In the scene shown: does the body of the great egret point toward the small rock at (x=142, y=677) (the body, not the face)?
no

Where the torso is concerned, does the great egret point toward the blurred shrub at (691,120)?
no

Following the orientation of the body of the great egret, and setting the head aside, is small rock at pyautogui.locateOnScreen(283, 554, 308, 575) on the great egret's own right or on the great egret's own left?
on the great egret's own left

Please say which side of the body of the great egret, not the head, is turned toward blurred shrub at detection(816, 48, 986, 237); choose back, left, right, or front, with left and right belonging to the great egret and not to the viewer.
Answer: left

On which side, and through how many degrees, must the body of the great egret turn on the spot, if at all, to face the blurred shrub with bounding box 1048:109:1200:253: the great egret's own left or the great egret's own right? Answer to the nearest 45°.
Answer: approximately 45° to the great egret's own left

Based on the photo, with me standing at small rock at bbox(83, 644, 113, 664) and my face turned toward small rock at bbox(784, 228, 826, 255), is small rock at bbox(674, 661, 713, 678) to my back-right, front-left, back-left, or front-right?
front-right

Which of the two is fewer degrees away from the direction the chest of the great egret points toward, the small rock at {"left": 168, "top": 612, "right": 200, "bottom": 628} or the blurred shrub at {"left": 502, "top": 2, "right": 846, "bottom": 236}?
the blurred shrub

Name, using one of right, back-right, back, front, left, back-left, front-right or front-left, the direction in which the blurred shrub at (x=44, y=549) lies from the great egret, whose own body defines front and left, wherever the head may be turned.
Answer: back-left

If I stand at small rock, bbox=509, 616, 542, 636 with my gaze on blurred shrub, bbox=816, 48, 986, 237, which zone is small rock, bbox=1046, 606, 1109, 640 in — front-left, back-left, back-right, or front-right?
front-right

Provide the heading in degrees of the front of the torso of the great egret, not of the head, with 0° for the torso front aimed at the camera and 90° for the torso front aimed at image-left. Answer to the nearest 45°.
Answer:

###

* _EXERCISE DESCRIPTION_
Output exactly the line containing "Which of the" together with every line after it, ending at the final line of the entries.

* _ANSWER BOX_
Which of the two is fewer degrees away from the direction the chest of the great egret points toward, the small rock at {"left": 168, "top": 612, "right": 200, "bottom": 628} or the blurred shrub at {"left": 502, "top": 2, "right": 846, "bottom": 236}?
the blurred shrub

Name, using one of right, back-right, back, front, left, back-left, front-right or front-left, the direction in which the blurred shrub at (x=44, y=549) lies from the great egret, whose own body defines front and left, wherever the head may be turned.
Answer: back-left

If I stand at small rock, bbox=509, 616, 542, 636 with my gaze on blurred shrub, bbox=816, 48, 986, 237, which zone is small rock, bbox=1046, 606, 1109, 640 in — front-left, back-left, back-right, or front-right?
front-right

Provide the heading in degrees of the front of the torso of the great egret, not of the head, with 0° for the torso front aimed at the camera and 90° for the torso front aimed at image-left. Answer to the nearest 45°.
Answer:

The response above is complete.